Multilingual Support: By leveraging any downloadable Sentence Transformer model from the Hugging Face Hub, SetFit supports text classification in various languages by fine-tuning a multilingual checkpoint.

Installation Instructions

To get started with SetFit, you can easily install it using pip:

pip install setfit

For those interested in the latest features, you can install the bleeding-edge version from the source:

pip install git+https://github.com/huggingface/setfit.git

How to Use SetFit

The Quickstart Guide is an excellent resource for understanding SetFit's training, saving, and inference capabilities. Additional examples and guidance can be found in the Notebooks, Tutorials, and How-to Guides.

Sample Training Process

SetFit provides two main classes integrated with the Hugging Face Hub:

SetFitModel: Combines a pretrained Sentence Transformer with a classification head from scikit-learn or SetFit's own differentiable head.
Trainer: Manages the fine-tuning process for SetFit models.

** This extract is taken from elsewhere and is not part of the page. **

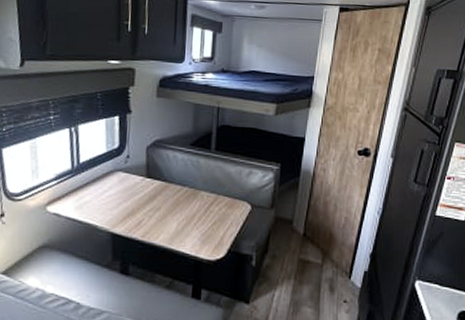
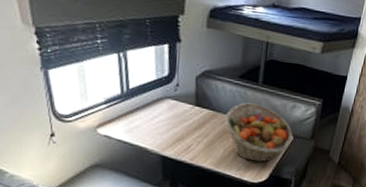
fruit basket: none [176,171,250,237] -> present [224,102,293,163]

Below is a simple, comprehensive example of training a SetFit model:

from datasets import load_dataset
from setfit import SetFitModel, Trainer, TrainingArguments, sample_dataset

# Load dataset from Hugging Face Hub
dataset = load_dataset("sst2")

# Example few-shot technique: 8 examples per class
train_dataset = sample_dataset(dataset["train"], label_column="label", num_samples=8)
eval_dataset = dataset["validation"].select(range(100))
test_dataset = dataset["validation"].select(range(100, len(dataset["validation"])))

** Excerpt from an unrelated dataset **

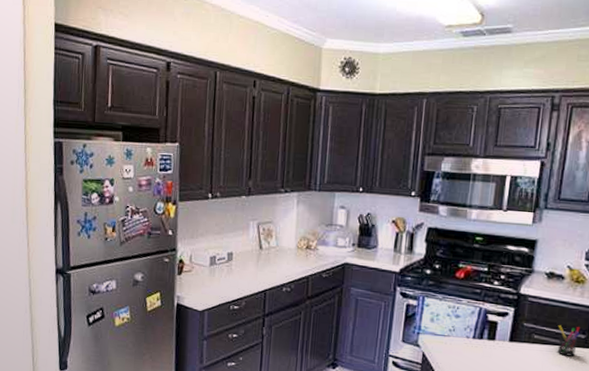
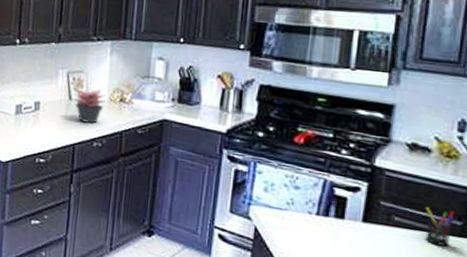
succulent plant: none [264,238,293,270] -> present [74,89,106,124]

# Load a SetFit model from Hub
model = SetFitModel.from_pretrained(
    "sentence-transformers/paraphrase-mpnet-base-v2",
    labels=["negative", "positive"]
)

args = TrainingArguments(
    batch_size=16,
    num_epochs=4,
    eval_strategy="epoch",
    save_strategy="epoch",
    load_best_model_at_end=True
)

trainer = Trainer(
    model=model,
    args=args,
    train_dataset=train_dataset,
    eval_dataset=eval_dataset,
    metric="accuracy",
    column_mapping={"sentence": "text", "label": "label"}  # Maps dataset columns
)

# Training and evaluation
trainer.train()
metrics = trainer.evaluate(test_dataset)
print(metrics)  # Outputs: {'accuracy': 0.8691709844559585}

# Publish model to the Hub
trainer.push_to_hub("tomaarsen/setfit-paraphrase-mpnet-base-v2-sst2")

# Download model from the Hub
model = SetFitModel.from_pretrained("tomaarsen/setfit-paraphrase-mpnet-base-v2-sst2")
# Perform inference
preds = model.predict(["i loved the spiderman movie!", "pineapple on pizza is the worst 🤮"])
print(preds)  # Outputs: ["positive", "negative"]

Reproducing Paper Results

Scripts are available to reproduce the results for SetFit and its baselines as shown in the scientific paper's Table 2. Setup and training instructions can be found in the scripts/ directory.

Developer Information

For development, a Python virtual environment is recommended. Installation can be done via Conda:

conda create -n setfit python=3.9 && conda activate setfit

Then, install the base requirements:

pip install -e '.[dev]'

Code Formatting

SetFit uses black and isort for consistent code formatting. Post-installation, developers can verify code quality with:

make style && make quality

Project Architecture

The project is structured as follows:

├── LICENSE
├── Makefile                <- Commands like `make style` or `make tests`
├── README.md               <- Top-level README
├── docs                    <- Documentation source files
├── notebooks               <- Jupyter notebooks
├── final_results           <- Predictions from the paper
├── scripts                 <- Scripts for training and inference
├── setup.cfg               <- Package metadata config
├── setup.py                <- Make pip installable with `pip install -e`
├── src                     <- Source code
└── tests                   <- Unit tests

Related Work

By eliminating the need for large model structures and crafted prompts, SetFit stands as a versatile and efficient solution for few-shot learning, enabling multilingual capabilities straight out of the box.